── DOCUMENT SEGMENT ──

I’m building a simple 2D particle “system”, I’ve recently started moving the transformations and trajectory calculations to the compute shader. For some reason it is slower than doing it on directly on the CPU. I’m new to graphics programming so any help is welcome.
Compute shader code.
layout(local_size_x = 256) in;
struct Particle
{
mat4 Transform;
vec2 Trajectory;
};
layout(std430, binding = 0) readonly buffer InParticlesBuffer
{
Particle InParticles[];
};
layout(std430, binding = 1) writeonly buffer OutTransformsBuffer
{
mat4 OutParticleTransforms[];
};
uniform mat4 ParticleEmmiterTransform;
uniform uint WindowWidth;
uniform uint WindowHeight;
uniform float ParticleScaleFactor;
vec2 CartesianToNDC(in vec2 cartesianPosition)

───
── SOURCE MATERIAL ──

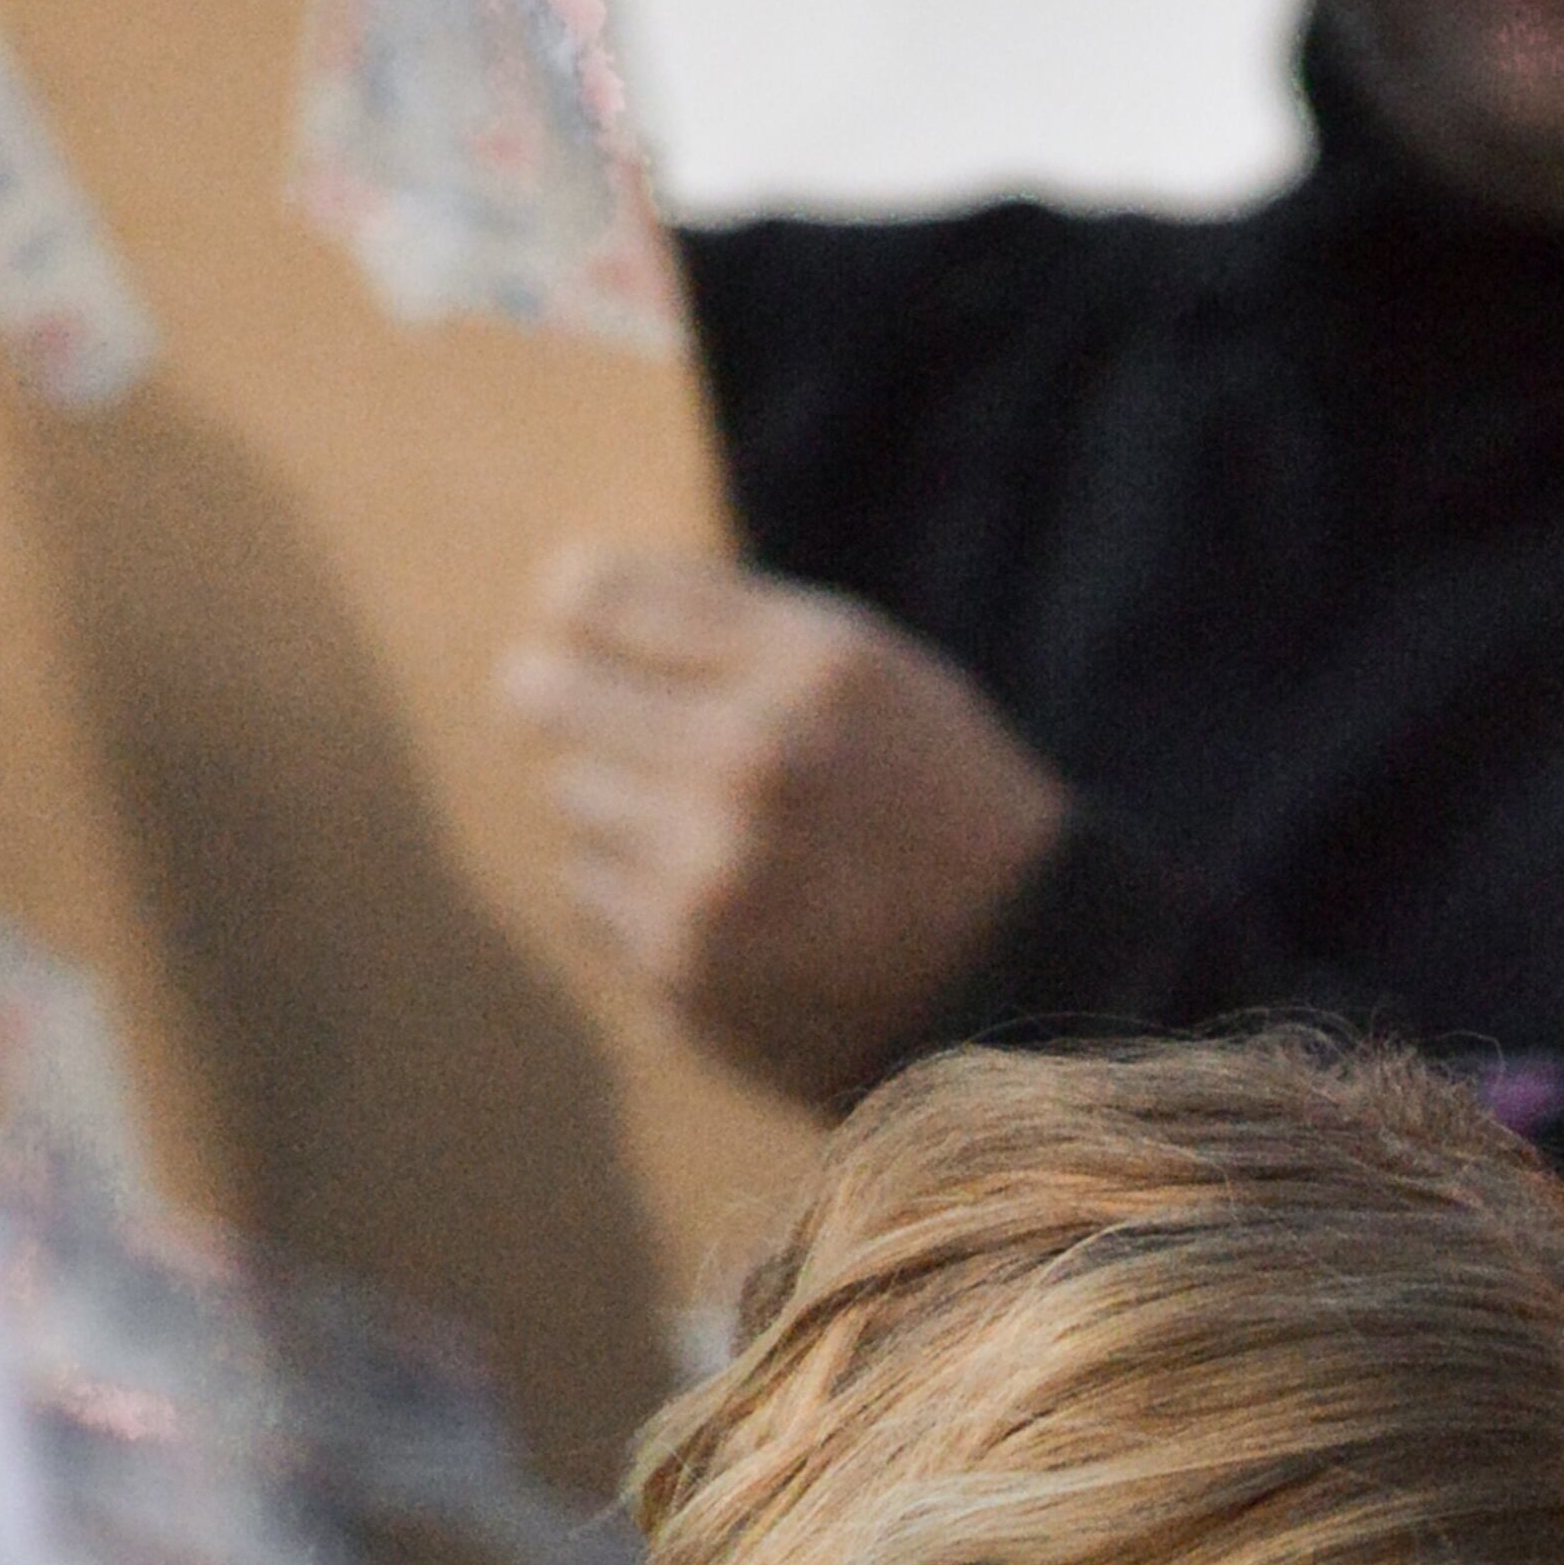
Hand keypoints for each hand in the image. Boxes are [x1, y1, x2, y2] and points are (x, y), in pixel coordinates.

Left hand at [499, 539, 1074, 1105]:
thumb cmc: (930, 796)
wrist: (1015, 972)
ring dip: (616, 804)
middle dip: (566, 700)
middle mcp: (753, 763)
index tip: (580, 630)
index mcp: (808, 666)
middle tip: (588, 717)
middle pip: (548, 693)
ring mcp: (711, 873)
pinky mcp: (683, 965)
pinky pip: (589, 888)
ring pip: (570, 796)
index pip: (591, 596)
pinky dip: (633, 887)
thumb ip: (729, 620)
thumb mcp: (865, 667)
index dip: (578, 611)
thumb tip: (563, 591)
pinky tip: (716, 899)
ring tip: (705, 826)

───

APPLY WHAT YOU READ —
(1) In the particle system post, what local work group size along x does the compute shader declare?
(2) Carry the particle system post forward from its last line of shader code.
The listing comes from a separate source and has nothing to do with the particle system post.

RESULTS IN ORDER —
(1) 256.

(2)
{
return vec2(((2.0f * cartesianPosition.x) / WindowWidth),
((2.0f * cartesianPosition.y) / WindowHeight));
};
// Matrix translation converted from glm::translate to GLSL
mat4 Translate(in mat4 inputMatrix, in vec3 translationVector)
{
mat4 result = mat4(inputMatrix);
result[3] = inputMatrix[0] * translationVector[0] + inputMatrix[1] * translationVector[1] + inputMatrix[2] * translationVector[2] + inputMatrix[3];
return result;
};
void main()
{
const Particle particle = InParticles[gl_GlobalInvocationID.x];
const vec2 ndcPosition = CartesianToNDC(particle.Trajectory) / ParticleScaleFactor;
const mat4 screenTransfrom = (Translate(ParticleEmmiterTransform, vec3(ndcPosition.x, ndcPosition.y, 0.0f))) * particle.Transform;
OutParticleTransforms[gl_GlobalInvocationID.x] = screenTransfrom;
};
GLSL Particle struct definition in C++
struct alignas(16) ComputeShaderParticle
{
glm::mat4 Transform;
glm::vec2 Trajectory;
};
How I create the SSBOs. Compute shader input buffer takes “GL_DYNAMIC_COPY”, and output buffer takes “GL_STATIC_DRAW”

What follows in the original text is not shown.